Di sisi lain, sejak 1962, hampir ¾ undang-undang dasar (UUD) di seluruh dunia menetapkan ketentuan hak dan tanggungjawab lingkungan hidup yang sehat, bersih dan aman, dan memasukkan hak-hak konstitusional lingkungan ke dalam undang-undang (UU), regulasi, dan peraturan daerah.
Awal abad 21, kita baca data 360 pengadilan dan tribunal lingkungan pada 42 negara (Pring et al, 2010: 12) untuk menyelesaikan sangketa-sangketa lingkungan khususnya lahan, air, hutan, dan sumber daya alam di berbagai negara.
Namun, dua dekade awal abad 21 menunjukkan lonjakan kemerosotan daya-sangga lingkungan hidup, perubahan iklim, pemanasan global dan ledakan pertumbuhan penduduk. Tren degradasi lingkungan dan sustainabilitas lingkungan sangat menentukan masa depan lapangan kerja, kegiatan ekonomi, dan survival manusia di berbagai negara.
Kegiatan ekonomi dan lapangan kerja banyak negara bergantung pada ekstraksi sumber-sumber daya alam. Misalnya, kira-kira 10 persen produk domestik bruto (PDB) dari 40 negara, dipasok dari sumber daya alam (World Bank, 2017).
Tahun 2014, sekitar 1,2 miliar lapangan kerja atau 40 persen lapangan kerja dunia terserap pada industri-industri yang sangat bergantung pada ekstraksi sumber-sumber alam.
Dewasa ini, penduduk dunia menggunakan sumber daya dan memproduksi sampah 1,7 kali lebih besar dari kemampuan regenerasi dan daya-serap planet Bumi (Global Footprint Network, 2017). Demokrasi lamban antisipasi atau cegah berbagai krisis ini.
Roy Morrison merilis buku berjudul Ecological Democracy tahun 1995. Buku ini mengurai tren demokrasi-demokrasi lingkungan yang lahir dari masyarakat lingkungan-hidup (ecological society), misalnya sistem Mondragon Cooperative di Spanyol, Seikatsu Cooperative Clubs di Jepang, dan Coop Atlantic di Kanada.
Morrison membayangkan masyarakat-masyarakat ekologis di berbagai negara berpartisipasi dalam proses demokrasi. Targetnya ialah kontrol masyarakat pada koperasi, keuangan, transisi sistem energi, demiliterisasi, dan lain-lain. Dari sini bakal lahir benih dan embrio demokrasi-lingkungan.

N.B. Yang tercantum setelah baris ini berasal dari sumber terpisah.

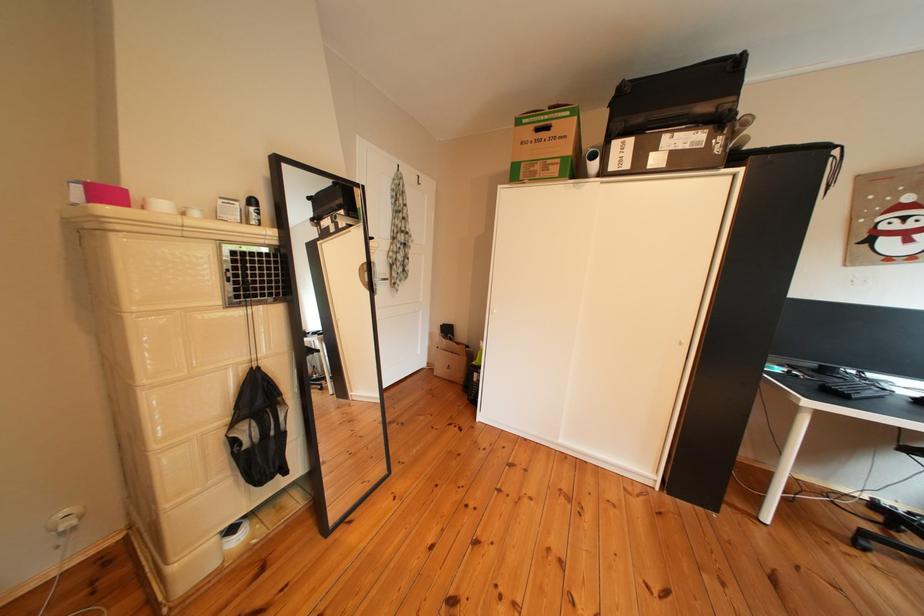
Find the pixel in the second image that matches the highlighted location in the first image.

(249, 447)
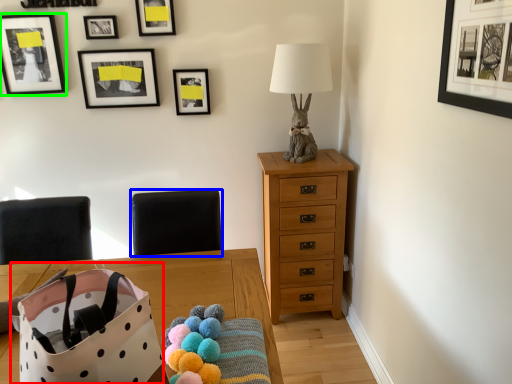
Question: Which object is positioned closest to gift bag (highlighted by a red box)? Select from armchair (highlighted by a blue box) and picture frame (highlighted by a green box).

Choices:
 (A) armchair
 (B) picture frame

Answer: (A)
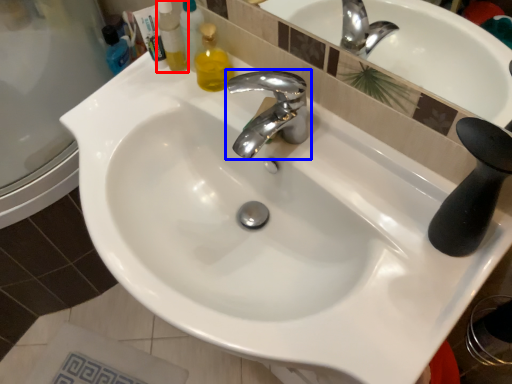
Question: Which object appears farthest to the camera in this image, cleaning product (highlighted by a red box) or tap (highlighted by a blue box)?

Choices:
 (A) cleaning product
 (B) tap

Answer: (A)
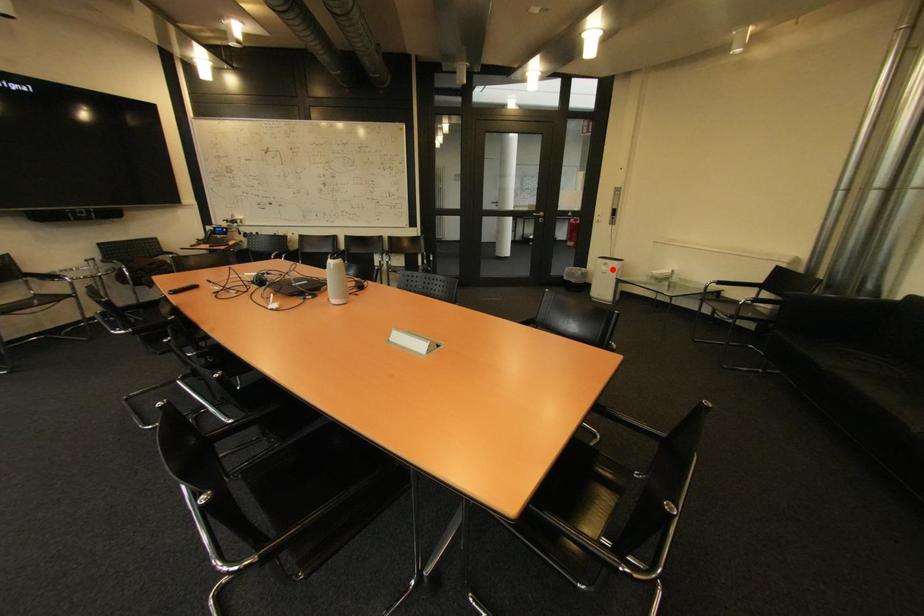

Profesor Randolph T Hester dari University of California, Berkeley (AS) merilis buku Design for Ecological Democracy tahun 2010. Hester tidak mendefinisi demokrasi-lingkungan, kecuali menyebut bahwa demokrasi-lingkungan adalah sinergi kekuatan ilmu-ilmu lingkungan-hidup dan demokrasi-partisipatif, misalnya tata-kelola lingkungan kota-kota.
Demokrasi mestinya memanfaatkan momentum revolusi hak-hak lingkungan rakyat awal abad 21 dan pertumbuhan sistem peradilan lingkungan (environmental courts and tribunals) pada berbagai negara.
Baca juga: Laporan Tahunan Komnas HAM, Demokrasi Indonesia Alami Kemunduran di Era Jokowi
Demokrasi lingkungan hanya dapat lahir-tumbuh ketika hak-hak dasar rakyat bidang lingkungan hidup diakui, dijamin, dan dilindung oleh hukum dan pemerintahan.
Romand Coles (2016) dalam bukunya Radical and Ecological Democracy in Neoliberal Times, menulis, “As neoliberal capitalism destroys democracy, commonwealth, and planetary ecology, the need for radically rethinking and generating transformative responses to these catastrophes is greater than ever.” Jadi, kapitalisme fosil dan ideologi neo-liberal merusak demokrasi, kemakmuran bersama, dan ekologi planet Bumi.
Kini banyak negara telah mengakui, menjamin, dan melindung hak lingkungan. Indonesia memasukkan hak dan tanggungjawab lingkungan ke dalam konstitusi.
Pasal 28H ayat (1) UUD 1945 menetapkan: “Setiap orang berhak hidup sejahtera lahir dan batin, bertempat tinggal, dan mendapatkan lingkungan hidup yang baik dan sehat serta berhak memperoleh pelayanan kesehatan.”
Pasal 33 ayat (4) UUD 1945 menetapkan : “Perekonomian nasional diselenggarakan berdasar atas demokrasi ekonomi dengan prinsip kebersamaan, efisiensi berkeadilan, berkelanjutan, berwawasan lingkungan, kemandirian, serta dengan menjaga keseimbangan kemajuan dan kesatuan ekonomi nasional.”